Review of "Naiad: A Timely Dataflow System"
A lot of distributed dataflow system are around the big data ecosystem. Some of them provide high throughput, some provide low latency stream processing, or offer iterative computation. But a lot of applications require these features all at once. In which case they usually need to write code on different platforms. This usually brings high development and maintenance cost. Naiad is a distributed system for executing data parallel cyclic dataflow programs. It offers high throughput batch processing, low latency stream processing and the ability to perform iterative and incremental computations all in one framework.
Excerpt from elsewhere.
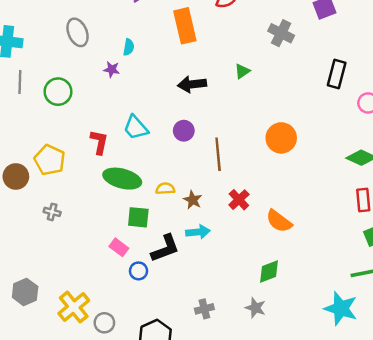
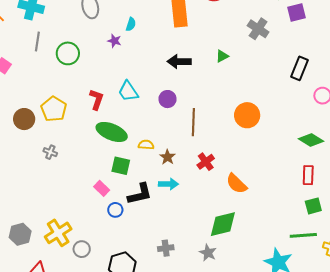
green diamond: (269, 271) -> (223, 224), size x1.4
gray hexagon: (25, 292) -> (20, 234), moved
It achieves this by utilizing a new computational model, timely dataflow. This model enriches dataflow computation with timestamps that represent logical points in the computation and provide the basis for an efficient, lightweight coordination mechanism. Timely dataflow supports the following three features:
- structured loops allowing feedback in the dataflow.
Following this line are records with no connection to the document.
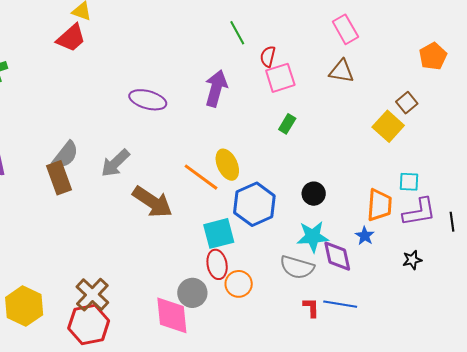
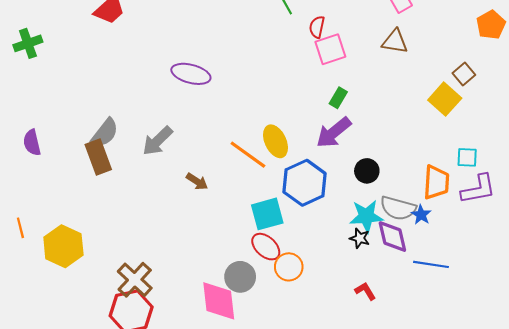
purple arrow: (216, 88) -> (334, 133), moved, turned -144
brown arrow: (152, 202) -> (197, 181), size x0.5
black star: (412, 260) -> (360, 238), moved, turned 30
red ellipse: (217, 264) -> (266, 247), turned -36
gray semicircle: (297, 267) -> (398, 208), moved
blue line: (340, 304) -> (431, 264), moved
yellow hexagon: (24, 306) -> (63, 246), moved
red L-shape: (311, 308) -> (365, 291), turned -30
- stateful dataflow vertices capable of consuming and producing records without global coordination.
- notifications for vertices once they have received all records for a given round of input or loop iteration.
We can see that it makes several trade-offs in order to achieve its goals. First, it forces application developers to interact with its complicated graph and timestamps system. Second, in order to achieve higher performance, all the vertices are stateful, thus bringing more complexity in fault-tolerance handling and makes stragglers handling even more tricky. Under this framework, in order to achieve fault tolerance, application developers has to implement checkpoint logic by themselves, which increases the burden of developers, and what's worse, this burden has nothing to do with the application's business logic! To mitigate straggler effect, Naiad has to deal with network hardware or protocol optimization, .NET garbage collection and vertex state contention. Which is doubtfully effective, for example, if a machine in a giant cluster is a bit sluggish, how will all these mechanisms prevent it? It's certainly not a big issue in a smaller cluster where all machines are under close control, but for a lot of users, this might be a problem. Lastly, the author didn't mention anything about data locality optimization. What they do is they uses very fast switches to connect a relatively smaller number of workers. Under the design of the central message dispatching, it's probably not realistic to have data locality optimization.
It is really desirable to have high throughput, low latency, and iterative computation all integrated in one framework. We see that built on Spark, there comes Spark Streaming, which provides low latency stream processing capability to Spark, making Spark able to achieve all three goals mentioned by the paper, although according to the paper, latency performance is not comparable with Naiad. But Spark certainly provides much simpler programming interface. Besides, Naiad is tightly bound to .NET platform, which has a bad record when competing with JVM platform in enterprise computation market. Thus, I suspect the technology introduced in the paper will still be influential in 10 years. Anyway, just my thought.